1. Think about, discuss and decide what your ultimate goals are for the kids. What outcomes would you like to see? Many people would want some of the following (or similar) goals:

The kids having a great relationship with both parents
The kids having a great relationship with their extended families
Financial security for the children
Having a safe, secure home for the children
Having good schools for the kids
Providing for a college education for the children
Providing sports opportunities for the children
The opportunity for the kids to learn music, art or other interests

Each parent can decide what he or she thinks would be important goals for their children. Broader, underlying goals are more helpful and meaningful. If both parents think of goals in broad terms, they often can agree on them.

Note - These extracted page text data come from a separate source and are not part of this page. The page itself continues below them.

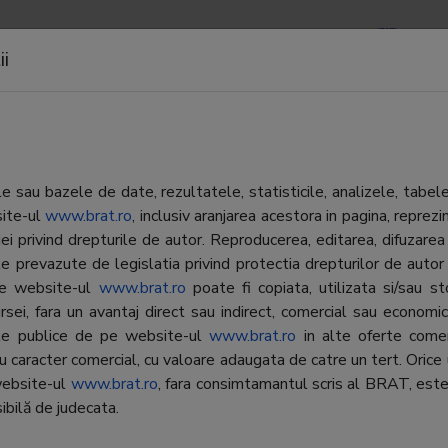
APOARTE
NEWSLETTERS
CONTACTE
LOGIN
ii
atate
 sau bazele de date, rezultatele, statisticile, analizele, tabel
site-ul
www.brat.ro
, inclusiv aranjarea acestora in pagina, repr
Departament Difuzare
Adevarul Holding SRL
iei privind drepturile de autor. Reproducerea, editarea, difuzarea 
Director:
Dana Zamfir
e prevazute de legislatia privind protectia drepturilor de autor
Telefon:
0372-130.133
 pe website-ul
www.brat.ro
poate fi copiata, utilizata si/sau s
E-mail:
dana.zamfir@adeva
rsei, fara un avantaj direct sau indirect, comercial sau economic, 
ate publice de pe website-ul
www.brat.ro
in alte oferte comer
Departament Publicitate Print
cu caracter comercial, cu valoare adaugata de catre un tert. Orice 
e:
National
Director:
Dana Butnaru
website-ul
www.brat.ro
, fara consimtamantul scris al BRAT, este
ibilă de judecata.
Telefon:
0372-130.100
Gratuita
E-mail:
dana.butnaru@adev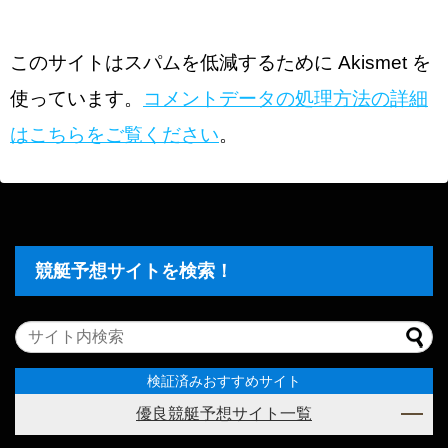
このサイトはスパムを低減するために Akismet を
使っています。
コメントデータの処理方法の詳細
はこちらをご覧ください
。
競艇予想サイトを検索！
検証済みおすすめサイト
優良競艇予想サイト一覧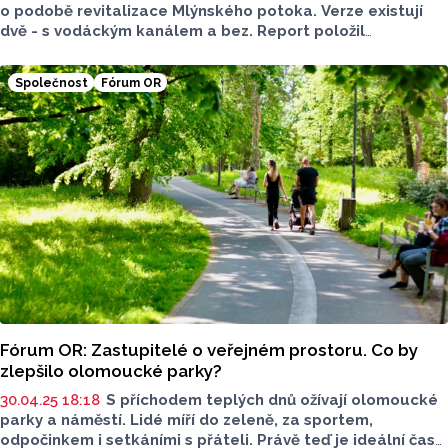
o podobě revitalizace Mlýnského potoka. Verze existují
dvě - s vodáckým kanálem a bez. Report položil
olomouckým zastupitelům otázku: "K jaké variantě
revitalizace Mlýnského potoka se přikláníte?" Odpovědi
Společnost
Fórum OR
jsou zveřejněny v pořadí, v jakém je zastupitelé zaslali.
Fórum OR: Zastupitelé o veřejném prostoru. Co by
zlepšilo olomoucké parky?
30.04.25 18:18
S příchodem teplých dnů ožívají olomoucké
parky a náměstí. Lidé míří do zeleně, za sportem,
odpočinkem i setkáními s přáteli. Právě teď je ideální čas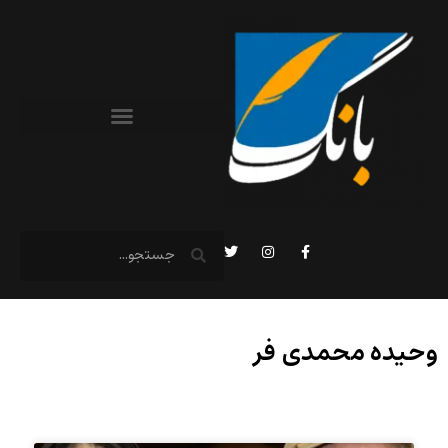
وحیده محمدی فر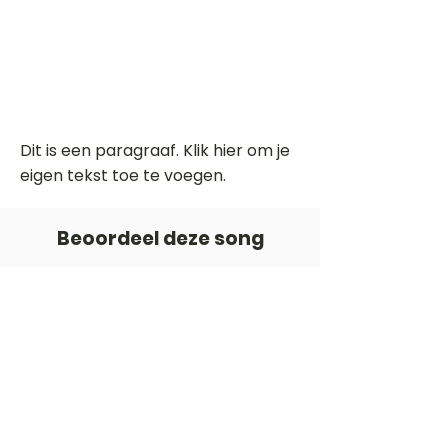
Dit is een paragraaf. Klik hier om je
eigen tekst toe te voegen.
Beoordeel deze song
Add a rating
STEM
Gitaartabs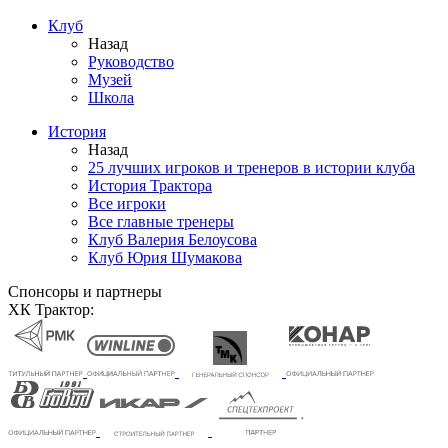
Клуб
Назад
Руководство
Музей
Школа
История
Назад
25 лучших игроков и тренеров в истории клуба
История Трактора
Все игроки
Все главные тренеры
Клуб Валерия Белоусова
Клуб Юрия Шумакова
Спонсоры и партнеры
ХК Трактор: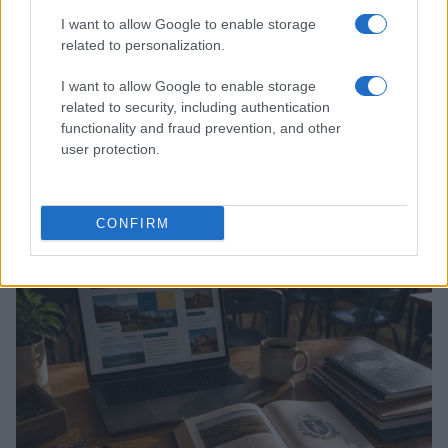
I want to allow Google to enable storage
related to personalization.
I want to allow Google to enable storage
related to security, including authentication
functionality and fraud prevention, and other
user protection.
Abbonamento studenti: guida alla scelta tra mensile,
annuale e carnet
Camilla Fiore · 3 Ago 2026
CONFIRM
TEEN NEWS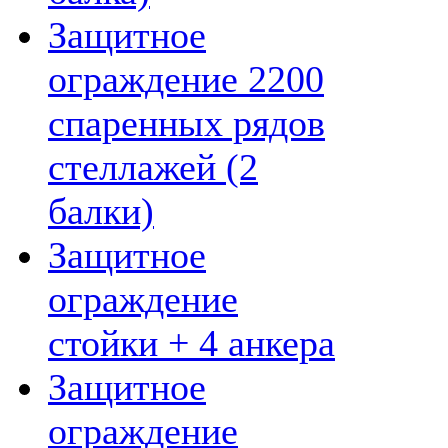
Защитное
ограждение 2200
спаренных рядов
стеллажей (2
балки)
Защитное
ограждение
стойки + 4 анкера
Защитное
ограждение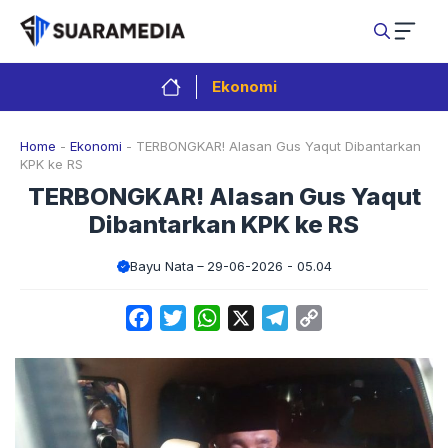
Langsung
ke
isi
Ekonomi
Home
-
Ekonomi
-
TERBONGKAR! Alasan Gus Yaqut Dibantarkan
KPK ke RS
TERBONGKAR! Alasan Gus Yaqut
Dibantarkan KPK ke RS
Bayu Nata
29-06-2026 - 05.04
Facebook
Twitter
WhatsApp
X
Telegram
Copy
Link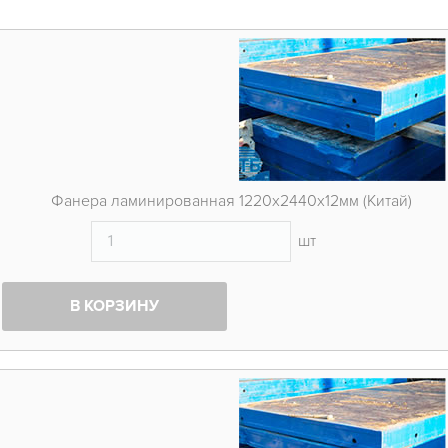
Фанера ламинированная 1220х2440х12мм (Китай)
шт
В КОРЗИНУ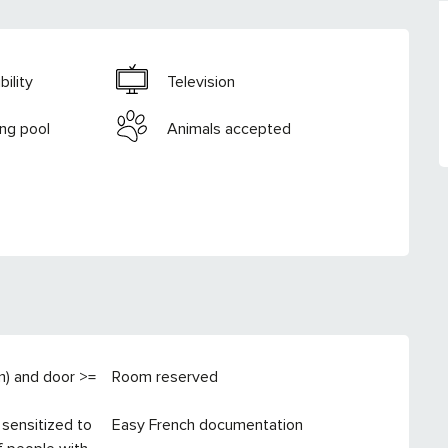
ility
Television
ng pool
Animals accepted
cm) and door >=
Room reserved
 sensitized to
Easy French documentation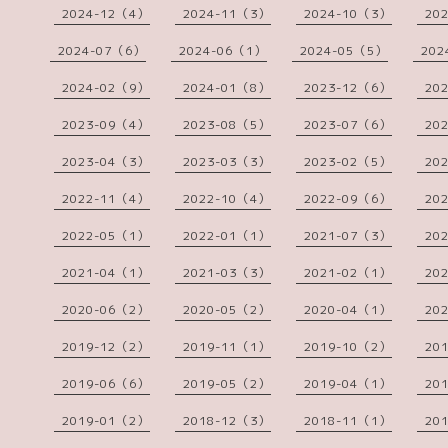
2024-12（4）
2024-11（3）
2024-10（3）
20
2024-07（6）
2024-06（1）
2024-05（5）
202
2024-02（9）
2024-01（8）
2023-12（6）
20
2023-09（4）
2023-08（5）
2023-07（6）
20
2023-04（3）
2023-03（3）
2023-02（5）
20
2022-11（4）
2022-10（4）
2022-09（6）
20
2022-05（1）
2022-01（1）
2021-07（3）
20
2021-04（1）
2021-03（3）
2021-02（1）
20
2020-06（2）
2020-05（2）
2020-04（1）
20
2019-12（2）
2019-11（1）
2019-10（2）
20
2019-06（6）
2019-05（2）
2019-04（1）
20
2019-01（2）
2018-12（3）
2018-11（1）
20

2. Look at the big picture. What are the resources to work with:

Financial abilities of the parents
Parental/family member time available
What homes and schools are available and affordable
What the parents’ neighborhoods are like
The existing relationships between parents and children and the roles each parent plays with the children
What community resources are available
What special needs, if any, a child has
What interests the child has

3. Brainstorm options. Think up as many different solutions as you can. Sometimes it is helpful to get help from a parenting expert. Spend some time and try to be non-traditional or unconventional. Don’t limit yourself to ‘standard’ solutions. Open up your thoughts to come up with some crazy ideas because they might just turn into good ideas.

4. Evaluate your options. See if they can help achieve your identified goals. Criticizing and testing your options can lead to the discovery of other ideas and can help you narrow down the choices until you are left with an idea or ideas that work.

Implementation: This process can helpful if just you do it, but it is really better if you can do it with the other parent. If you work on this alone, you can create a better plan to present in court or in mediation. If both parents work together through this process, there’s an excellent chance they will reach an agreement that will be satisfactory to both parents and to the children.

Please give this a try and let me know how it works for you!